The first Ramapithecus fossils (fragments of an upper jaw and some teeth) were discovered in 1932 in fossil deposits in the Siwālik hills of northern India. No significance was attached to these fossils until 1960, when Elwyn Simons of Yale University began studying them and fit the jaw fragments together. Based on his observations of the shape of the jaw and of the dentition—which he thought were transitional between those of apes and humans—Simons advanced the theory that Ramapithecus represented the first step in the evolutionary divergence of humans from the common hominoid stock that produced modern apes and humans.
Simons’s theory was strongly supported by his student David Pilbeam, and it soon gained wide acceptance among anthropologists. The age of the fossils (about 14 million years) fit well with the then-prevailing notion that the ape-human split had occurred at least 15 million years ago. The first challenge to the theory came in the late 1960s from biochemist Allan Wilson and anthropologist Vincent Sarich, who, at the University of California at Berkeley, had been comparing the molecular chemistry of albumins (blood proteins) among various animal species. They concluded that the ape-human divergence must have occurred much later than the dates for Ramapithecus (it is now thought that the final split took place some 6 to 8 million years ago).
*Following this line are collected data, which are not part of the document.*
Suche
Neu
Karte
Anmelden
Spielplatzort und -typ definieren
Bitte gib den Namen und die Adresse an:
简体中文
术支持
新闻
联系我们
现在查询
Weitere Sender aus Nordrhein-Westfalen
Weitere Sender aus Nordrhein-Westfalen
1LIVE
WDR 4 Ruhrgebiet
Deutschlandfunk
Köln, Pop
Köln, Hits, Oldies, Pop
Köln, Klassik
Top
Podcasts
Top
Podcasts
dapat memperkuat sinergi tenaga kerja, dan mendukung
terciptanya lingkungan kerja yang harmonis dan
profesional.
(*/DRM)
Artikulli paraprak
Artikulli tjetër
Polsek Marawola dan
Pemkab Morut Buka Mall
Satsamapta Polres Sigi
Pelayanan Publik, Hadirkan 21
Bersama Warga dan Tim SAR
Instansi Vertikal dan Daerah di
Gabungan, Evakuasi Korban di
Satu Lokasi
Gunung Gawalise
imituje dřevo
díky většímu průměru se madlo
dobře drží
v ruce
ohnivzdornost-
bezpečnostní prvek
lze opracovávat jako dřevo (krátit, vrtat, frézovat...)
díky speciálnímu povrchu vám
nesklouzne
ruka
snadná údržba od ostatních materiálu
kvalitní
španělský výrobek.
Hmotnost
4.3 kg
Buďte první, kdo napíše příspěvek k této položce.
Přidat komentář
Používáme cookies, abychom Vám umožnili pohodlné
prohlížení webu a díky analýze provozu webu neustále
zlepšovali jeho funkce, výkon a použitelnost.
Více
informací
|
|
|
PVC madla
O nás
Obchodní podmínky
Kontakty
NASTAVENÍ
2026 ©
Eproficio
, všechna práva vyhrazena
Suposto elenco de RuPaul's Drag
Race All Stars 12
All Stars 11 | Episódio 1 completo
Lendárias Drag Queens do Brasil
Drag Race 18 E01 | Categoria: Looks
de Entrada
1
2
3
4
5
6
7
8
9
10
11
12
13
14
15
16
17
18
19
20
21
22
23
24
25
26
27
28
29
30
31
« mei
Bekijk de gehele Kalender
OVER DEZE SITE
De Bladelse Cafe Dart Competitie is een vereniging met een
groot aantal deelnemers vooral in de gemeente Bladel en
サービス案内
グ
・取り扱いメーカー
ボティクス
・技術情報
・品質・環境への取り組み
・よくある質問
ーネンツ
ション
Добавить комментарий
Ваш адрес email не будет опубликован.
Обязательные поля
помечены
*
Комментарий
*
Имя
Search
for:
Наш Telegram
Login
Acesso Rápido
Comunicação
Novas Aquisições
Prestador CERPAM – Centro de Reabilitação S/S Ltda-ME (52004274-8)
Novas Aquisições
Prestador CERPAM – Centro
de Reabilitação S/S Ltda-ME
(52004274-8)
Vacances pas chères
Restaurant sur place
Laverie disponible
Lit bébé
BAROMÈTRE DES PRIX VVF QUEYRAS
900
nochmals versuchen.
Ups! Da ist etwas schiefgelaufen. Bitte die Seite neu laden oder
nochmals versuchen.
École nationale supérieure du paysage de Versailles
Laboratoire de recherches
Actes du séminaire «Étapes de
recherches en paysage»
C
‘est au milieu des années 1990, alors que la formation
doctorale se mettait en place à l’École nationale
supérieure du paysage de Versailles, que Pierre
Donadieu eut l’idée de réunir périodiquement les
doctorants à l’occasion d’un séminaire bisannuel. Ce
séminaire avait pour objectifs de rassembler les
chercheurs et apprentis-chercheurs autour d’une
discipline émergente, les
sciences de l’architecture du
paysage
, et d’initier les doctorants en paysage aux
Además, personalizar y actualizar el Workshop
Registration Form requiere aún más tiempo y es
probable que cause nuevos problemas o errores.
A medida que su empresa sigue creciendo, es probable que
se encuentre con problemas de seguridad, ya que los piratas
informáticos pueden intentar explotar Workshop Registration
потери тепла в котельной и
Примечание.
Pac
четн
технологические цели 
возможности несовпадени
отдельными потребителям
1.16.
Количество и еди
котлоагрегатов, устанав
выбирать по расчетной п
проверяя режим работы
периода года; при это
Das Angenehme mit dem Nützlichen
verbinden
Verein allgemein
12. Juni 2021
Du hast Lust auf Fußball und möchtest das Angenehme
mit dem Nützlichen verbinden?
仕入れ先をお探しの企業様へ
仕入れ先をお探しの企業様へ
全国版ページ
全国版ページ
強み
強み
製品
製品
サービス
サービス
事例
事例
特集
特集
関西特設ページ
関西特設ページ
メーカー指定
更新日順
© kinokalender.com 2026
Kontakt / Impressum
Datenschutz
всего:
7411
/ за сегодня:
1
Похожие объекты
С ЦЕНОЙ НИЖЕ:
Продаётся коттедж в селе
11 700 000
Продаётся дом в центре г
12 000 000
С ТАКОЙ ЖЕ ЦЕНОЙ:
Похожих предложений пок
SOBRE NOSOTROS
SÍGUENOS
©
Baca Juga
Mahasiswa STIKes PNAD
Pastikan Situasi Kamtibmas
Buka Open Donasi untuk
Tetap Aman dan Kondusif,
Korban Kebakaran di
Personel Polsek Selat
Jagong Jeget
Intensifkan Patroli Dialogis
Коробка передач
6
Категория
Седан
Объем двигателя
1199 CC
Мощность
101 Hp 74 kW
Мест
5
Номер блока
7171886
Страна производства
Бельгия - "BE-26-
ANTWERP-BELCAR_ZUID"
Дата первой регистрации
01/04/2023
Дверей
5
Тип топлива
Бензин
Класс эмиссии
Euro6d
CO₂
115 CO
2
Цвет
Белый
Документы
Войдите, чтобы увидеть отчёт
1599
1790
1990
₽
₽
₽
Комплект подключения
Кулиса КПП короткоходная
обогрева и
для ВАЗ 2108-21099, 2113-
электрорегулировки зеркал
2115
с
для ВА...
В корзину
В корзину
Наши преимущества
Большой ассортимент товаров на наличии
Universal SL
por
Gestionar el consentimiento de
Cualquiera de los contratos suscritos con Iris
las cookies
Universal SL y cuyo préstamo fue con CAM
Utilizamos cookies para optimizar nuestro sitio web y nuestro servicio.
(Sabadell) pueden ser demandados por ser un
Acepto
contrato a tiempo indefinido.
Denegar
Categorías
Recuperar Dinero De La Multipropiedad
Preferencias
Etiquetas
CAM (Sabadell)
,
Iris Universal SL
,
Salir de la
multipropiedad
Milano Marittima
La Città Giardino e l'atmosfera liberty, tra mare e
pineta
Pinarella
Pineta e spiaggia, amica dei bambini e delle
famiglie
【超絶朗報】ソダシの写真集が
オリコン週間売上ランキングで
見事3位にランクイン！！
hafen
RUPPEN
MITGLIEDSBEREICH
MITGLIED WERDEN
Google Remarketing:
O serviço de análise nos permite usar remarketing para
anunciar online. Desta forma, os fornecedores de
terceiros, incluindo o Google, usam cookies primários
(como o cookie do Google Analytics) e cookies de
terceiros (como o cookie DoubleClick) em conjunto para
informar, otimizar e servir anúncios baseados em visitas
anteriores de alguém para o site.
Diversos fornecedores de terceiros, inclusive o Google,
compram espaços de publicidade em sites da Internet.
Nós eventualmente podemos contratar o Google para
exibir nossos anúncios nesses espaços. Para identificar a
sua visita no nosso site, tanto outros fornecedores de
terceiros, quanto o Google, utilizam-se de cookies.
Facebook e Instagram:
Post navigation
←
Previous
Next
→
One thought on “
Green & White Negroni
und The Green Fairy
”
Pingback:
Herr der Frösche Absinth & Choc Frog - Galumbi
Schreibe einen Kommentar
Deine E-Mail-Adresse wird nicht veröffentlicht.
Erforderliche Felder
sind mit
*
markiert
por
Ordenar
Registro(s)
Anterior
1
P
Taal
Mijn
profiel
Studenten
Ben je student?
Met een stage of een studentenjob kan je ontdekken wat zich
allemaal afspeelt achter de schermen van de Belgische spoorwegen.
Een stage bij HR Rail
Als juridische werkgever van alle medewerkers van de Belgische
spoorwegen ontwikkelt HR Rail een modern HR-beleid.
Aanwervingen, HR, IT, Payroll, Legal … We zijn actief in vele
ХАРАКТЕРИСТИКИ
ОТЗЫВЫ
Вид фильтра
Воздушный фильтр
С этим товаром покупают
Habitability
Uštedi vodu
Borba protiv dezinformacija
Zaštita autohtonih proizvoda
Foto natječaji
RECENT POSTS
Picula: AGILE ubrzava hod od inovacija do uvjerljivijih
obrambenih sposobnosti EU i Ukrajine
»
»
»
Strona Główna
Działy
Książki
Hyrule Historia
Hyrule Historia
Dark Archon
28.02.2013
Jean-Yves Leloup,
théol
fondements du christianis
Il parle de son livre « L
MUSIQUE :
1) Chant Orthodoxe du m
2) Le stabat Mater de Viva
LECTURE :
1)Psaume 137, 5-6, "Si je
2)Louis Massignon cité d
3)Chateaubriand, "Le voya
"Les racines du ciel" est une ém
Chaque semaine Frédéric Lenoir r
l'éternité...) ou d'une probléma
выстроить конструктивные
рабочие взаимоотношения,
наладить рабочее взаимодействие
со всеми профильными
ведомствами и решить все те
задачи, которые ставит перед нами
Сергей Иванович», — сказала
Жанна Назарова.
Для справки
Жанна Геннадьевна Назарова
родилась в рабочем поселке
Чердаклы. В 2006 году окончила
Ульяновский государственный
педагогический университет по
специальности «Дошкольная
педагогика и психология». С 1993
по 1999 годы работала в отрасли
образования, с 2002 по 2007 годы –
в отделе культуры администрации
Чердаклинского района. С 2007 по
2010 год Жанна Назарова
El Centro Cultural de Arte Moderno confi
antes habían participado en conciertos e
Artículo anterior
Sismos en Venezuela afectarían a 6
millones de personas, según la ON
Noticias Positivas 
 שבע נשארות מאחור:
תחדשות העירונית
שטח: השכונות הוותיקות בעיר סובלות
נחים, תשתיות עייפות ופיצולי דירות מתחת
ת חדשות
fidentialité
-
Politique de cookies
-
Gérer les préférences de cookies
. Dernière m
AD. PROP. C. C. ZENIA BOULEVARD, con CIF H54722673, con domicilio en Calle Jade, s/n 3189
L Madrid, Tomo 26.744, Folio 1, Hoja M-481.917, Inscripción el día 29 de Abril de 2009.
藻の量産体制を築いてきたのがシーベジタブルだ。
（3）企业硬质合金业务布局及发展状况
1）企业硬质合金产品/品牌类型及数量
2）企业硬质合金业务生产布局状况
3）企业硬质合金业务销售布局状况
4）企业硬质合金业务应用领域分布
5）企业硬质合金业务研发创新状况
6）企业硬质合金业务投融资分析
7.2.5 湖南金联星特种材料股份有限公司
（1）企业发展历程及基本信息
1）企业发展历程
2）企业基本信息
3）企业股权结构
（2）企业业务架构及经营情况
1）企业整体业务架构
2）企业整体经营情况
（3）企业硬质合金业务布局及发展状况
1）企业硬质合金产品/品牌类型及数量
Wilson and Sarich’s argument was initially dismissed by anthropologists, but biochemical and fossil evidence mounted in favour of it. Finally, in 1976, Pilbeam discovered a complete Ramapithecus jaw, not far from the initial fossil find, that had a distinctive V shape and thus differed markedly from the parabolic shape of hominid jaws. He soon repudiated his belief in Ramapithecus as a human ancestor, and the theory was largely abandoned by the early 1980s. Ramapithecus fossils subsequently were found to resemble those of the fossil primate genus Sivapithecus, which is now regarded as ancestral to the orangutan; the belief also grew that Ramapithecus probably should be included in the Sivapithecus genus.